_What you are asked to do_
Write out every line of the records below as a numbered list, omitting any blank lines.

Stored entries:
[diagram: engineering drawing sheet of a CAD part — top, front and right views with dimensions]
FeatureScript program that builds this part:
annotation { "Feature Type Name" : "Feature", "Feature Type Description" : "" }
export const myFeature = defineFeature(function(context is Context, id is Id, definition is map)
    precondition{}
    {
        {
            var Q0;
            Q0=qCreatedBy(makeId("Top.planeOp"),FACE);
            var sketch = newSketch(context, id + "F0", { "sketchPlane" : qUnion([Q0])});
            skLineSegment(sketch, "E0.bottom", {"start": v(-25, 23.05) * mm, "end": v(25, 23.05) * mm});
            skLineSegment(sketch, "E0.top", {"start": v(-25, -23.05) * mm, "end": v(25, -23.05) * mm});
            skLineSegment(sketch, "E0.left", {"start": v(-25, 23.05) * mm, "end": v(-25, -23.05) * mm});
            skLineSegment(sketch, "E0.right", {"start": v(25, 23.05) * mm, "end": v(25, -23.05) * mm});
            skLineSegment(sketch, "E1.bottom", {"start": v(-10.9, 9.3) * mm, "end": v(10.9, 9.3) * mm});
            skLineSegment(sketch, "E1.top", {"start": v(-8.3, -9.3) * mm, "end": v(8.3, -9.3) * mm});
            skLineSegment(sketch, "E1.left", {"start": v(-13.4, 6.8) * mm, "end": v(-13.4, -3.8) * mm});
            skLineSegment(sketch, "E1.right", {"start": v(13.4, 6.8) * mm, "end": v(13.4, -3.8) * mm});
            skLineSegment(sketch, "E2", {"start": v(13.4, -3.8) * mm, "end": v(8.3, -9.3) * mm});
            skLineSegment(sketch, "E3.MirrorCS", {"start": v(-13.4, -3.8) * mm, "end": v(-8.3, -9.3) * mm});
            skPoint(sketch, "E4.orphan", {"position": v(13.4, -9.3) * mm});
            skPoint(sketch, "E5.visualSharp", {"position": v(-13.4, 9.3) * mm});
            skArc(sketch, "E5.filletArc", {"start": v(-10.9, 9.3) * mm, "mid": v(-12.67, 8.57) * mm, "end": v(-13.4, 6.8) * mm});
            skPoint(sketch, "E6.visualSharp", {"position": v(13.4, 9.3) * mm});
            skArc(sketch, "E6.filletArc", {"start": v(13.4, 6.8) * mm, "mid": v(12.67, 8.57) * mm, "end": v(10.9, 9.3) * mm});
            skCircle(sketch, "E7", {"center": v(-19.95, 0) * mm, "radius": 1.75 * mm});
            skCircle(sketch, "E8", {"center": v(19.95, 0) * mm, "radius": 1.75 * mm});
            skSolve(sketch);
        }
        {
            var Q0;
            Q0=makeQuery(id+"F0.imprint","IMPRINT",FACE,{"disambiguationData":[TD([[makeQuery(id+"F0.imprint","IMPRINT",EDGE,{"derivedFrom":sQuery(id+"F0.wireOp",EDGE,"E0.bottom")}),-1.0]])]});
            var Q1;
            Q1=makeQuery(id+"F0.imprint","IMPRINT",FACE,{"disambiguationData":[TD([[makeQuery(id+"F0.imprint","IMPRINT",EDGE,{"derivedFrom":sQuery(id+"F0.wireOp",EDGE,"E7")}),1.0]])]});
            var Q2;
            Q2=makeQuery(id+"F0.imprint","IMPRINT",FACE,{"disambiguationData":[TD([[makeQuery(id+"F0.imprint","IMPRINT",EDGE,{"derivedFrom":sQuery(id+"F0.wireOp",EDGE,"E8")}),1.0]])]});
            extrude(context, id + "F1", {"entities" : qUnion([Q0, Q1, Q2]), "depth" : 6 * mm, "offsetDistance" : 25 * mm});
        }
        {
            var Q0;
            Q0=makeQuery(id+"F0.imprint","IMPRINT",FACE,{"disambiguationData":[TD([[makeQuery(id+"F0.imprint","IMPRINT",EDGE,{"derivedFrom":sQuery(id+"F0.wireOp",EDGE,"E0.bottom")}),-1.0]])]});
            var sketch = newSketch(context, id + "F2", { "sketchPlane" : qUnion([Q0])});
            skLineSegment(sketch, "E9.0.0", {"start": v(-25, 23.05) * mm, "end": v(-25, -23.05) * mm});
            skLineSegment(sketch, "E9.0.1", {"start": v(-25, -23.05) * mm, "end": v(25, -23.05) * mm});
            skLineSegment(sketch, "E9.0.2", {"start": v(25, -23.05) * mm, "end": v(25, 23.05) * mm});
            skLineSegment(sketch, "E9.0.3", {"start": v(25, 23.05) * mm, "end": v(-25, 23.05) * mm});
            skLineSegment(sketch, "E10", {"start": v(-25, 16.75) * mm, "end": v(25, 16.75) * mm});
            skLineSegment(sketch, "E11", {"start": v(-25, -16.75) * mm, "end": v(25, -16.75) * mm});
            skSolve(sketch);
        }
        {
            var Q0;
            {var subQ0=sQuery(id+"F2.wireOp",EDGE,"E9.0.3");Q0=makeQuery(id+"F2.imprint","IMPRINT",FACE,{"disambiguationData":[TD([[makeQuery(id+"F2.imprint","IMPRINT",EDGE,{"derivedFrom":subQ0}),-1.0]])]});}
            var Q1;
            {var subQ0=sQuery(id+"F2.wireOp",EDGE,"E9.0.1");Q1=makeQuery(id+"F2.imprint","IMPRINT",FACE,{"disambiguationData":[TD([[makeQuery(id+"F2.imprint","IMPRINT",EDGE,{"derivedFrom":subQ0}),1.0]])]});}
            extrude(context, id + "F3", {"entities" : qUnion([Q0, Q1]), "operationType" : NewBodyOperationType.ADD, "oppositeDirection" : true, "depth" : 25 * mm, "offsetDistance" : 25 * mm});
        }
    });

_Task solution_
1. [diagram: engineering drawing sheet of a CAD part — top, front and right views with dimensions]
2. FeatureScript program that builds this part:
3. annotation { "Feature Type Name" : "Feature", "Feature Type Description" : "" }
4. export const myFeature = defineFeature(function(context is Context, id is Id, definition is map)
5.     precondition{}
6.     {
7.         {
8.             var Q0;
9.             Q0=qCreatedBy(makeId("Top.planeOp"),FACE);
10.             var sketch = newSketch(context, id + "F0", { "sketchPlane" : qUnion([Q0])});
11.             skLineSegment(sketch, "E0.bottom", {"start": v(-25, 23.05) * mm, "end": v(25, 23.05) * mm});
12.             skLineSegment(sketch, "E0.top", {"start": v(-25, -23.05) * mm, "end": v(25, -23.05) * mm});
13.             skLineSegment(sketch, "E0.left", {"start": v(-25, 23.05) * mm, "end": v(-25, -23.05) * mm});
14.             skLineSegment(sketch, "E0.right", {"start": v(25, 23.05) * mm, "end": v(25, -23.05) * mm});
15.             skLineSegment(sketch, "E1.bottom", {"start": v(-10.9, 9.3) * mm, "end": v(10.9, 9.3) * mm});
16.             skLineSegment(sketch, "E1.top", {"start": v(-8.3, -9.3) * mm, "end": v(8.3, -9.3) * mm});
17.             skLineSegment(sketch, "E1.left", {"start": v(-13.4, 6.8) * mm, "end": v(-13.4, -3.8) * mm});
18.             skLineSegment(sketch, "E1.right", {"start": v(13.4, 6.8) * mm, "end": v(13.4, -3.8) * mm});
19.             skLineSegment(sketch, "E2", {"start": v(13.4, -3.8) * mm, "end": v(8.3, -9.3) * mm});
20.             skLineSegment(sketch, "E3.MirrorCS", {"start": v(-13.4, -3.8) * mm, "end": v(-8.3, -9.3) * mm});
21.             skPoint(sketch, "E4.orphan", {"position": v(13.4, -9.3) * mm});
22.             skPoint(sketch, "E5.visualSharp", {"position": v(-13.4, 9.3) * mm});
23.             skArc(sketch, "E5.filletArc", {"start": v(-10.9, 9.3) * mm, "mid": v(-12.67, 8.57) * mm, "end": v(-13.4, 6.8) * mm});
24.             skPoint(sketch, "E6.visualSharp", {"position": v(13.4, 9.3) * mm});
25.             skArc(sketch, "E6.filletArc", {"start": v(13.4, 6.8) * mm, "mid": v(12.67, 8.57) * mm, "end": v(10.9, 9.3) * mm});
26.             skCircle(sketch, "E7", {"center": v(-19.95, 0) * mm, "radius": 1.75 * mm});
27.             skCircle(sketch, "E8", {"center": v(19.95, 0) * mm, "radius": 1.75 * mm});
28.             skSolve(sketch);
29.         }
30.         {
31.             var Q0;
32.             Q0=makeQuery(id+"F0.imprint","IMPRINT",FACE,{"disambiguationData":[TD([[makeQuery(id+"F0.imprint","IMPRINT",EDGE,{"derivedFrom":sQuery(id+"F0.wireOp",EDGE,"E0.bottom")}),-1.0]])]});
33.             var Q1;
34.             Q1=makeQuery(id+"F0.imprint","IMPRINT",FACE,{"disambiguationData":[TD([[makeQuery(id+"F0.imprint","IMPRINT",EDGE,{"derivedFrom":sQuery(id+"F0.wireOp",EDGE,"E7")}),1.0]])]});
35.             var Q2;
36.             Q2=makeQuery(id+"F0.imprint","IMPRINT",FACE,{"disambiguationData":[TD([[makeQuery(id+"F0.imprint","IMPRINT",EDGE,{"derivedFrom":sQuery(id+"F0.wireOp",EDGE,"E8")}),1.0]])]});
37.             extrude(context, id + "F1", {"entities" : qUnion([Q0, Q1, Q2]), "depth" : 6 * mm, "offsetDistance" : 25 * mm});
38.         }
39.         {
40.             var Q0;
41.             Q0=makeQuery(id+"F0.imprint","IMPRINT",FACE,{"disambiguationData":[TD([[makeQuery(id+"F0.imprint","IMPRINT",EDGE,{"derivedFrom":sQuery(id+"F0.wireOp",EDGE,"E0.bottom")}),-1.0]])]});
42.             var sketch = newSketch(context, id + "F2", { "sketchPlane" : qUnion([Q0])});
43.             skLineSegment(sketch, "E9.0.0", {"start": v(-25, 23.05) * mm, "end": v(-25, -23.05) * mm});
44.             skLineSegment(sketch, "E9.0.1", {"start": v(-25, -23.05) * mm, "end": v(25, -23.05) * mm});
45.             skLineSegment(sketch, "E9.0.2", {"start": v(25, -23.05) * mm, "end": v(25, 23.05) * mm});
46.             skLineSegment(sketch, "E9.0.3", {"start": v(25, 23.05) * mm, "end": v(-25, 23.05) * mm});
47.             skLineSegment(sketch, "E10", {"start": v(-25, 16.75) * mm, "end": v(25, 16.75) * mm});
48.             skLineSegment(sketch, "E11", {"start": v(-25, -16.75) * mm, "end": v(25, -16.75) * mm});
49.             skSolve(sketch);
50.         }
51.         {
52.             var Q0;
53.             {var subQ0=sQuery(id+"F2.wireOp",EDGE,"E9.0.3");Q0=makeQuery(id+"F2.imprint","IMPRINT",FACE,{"disambiguationData":[TD([[makeQuery(id+"F2.imprint","IMPRINT",EDGE,{"derivedFrom":subQ0}),-1.0]])]});}
54.             var Q1;
55.             {var subQ0=sQuery(id+"F2.wireOp",EDGE,"E9.0.1");Q1=makeQuery(id+"F2.imprint","IMPRINT",FACE,{"disambiguationData":[TD([[makeQuery(id+"F2.imprint","IMPRINT",EDGE,{"derivedFrom":subQ0}),1.0]])]});}
56.             extrude(context, id + "F3", {"entities" : qUnion([Q0, Q1]), "operationType" : NewBodyOperationType.ADD, "oppositeDirection" : true, "depth" : 25 * mm, "offsetDistance" : 25 * mm});
57.         }
58.     });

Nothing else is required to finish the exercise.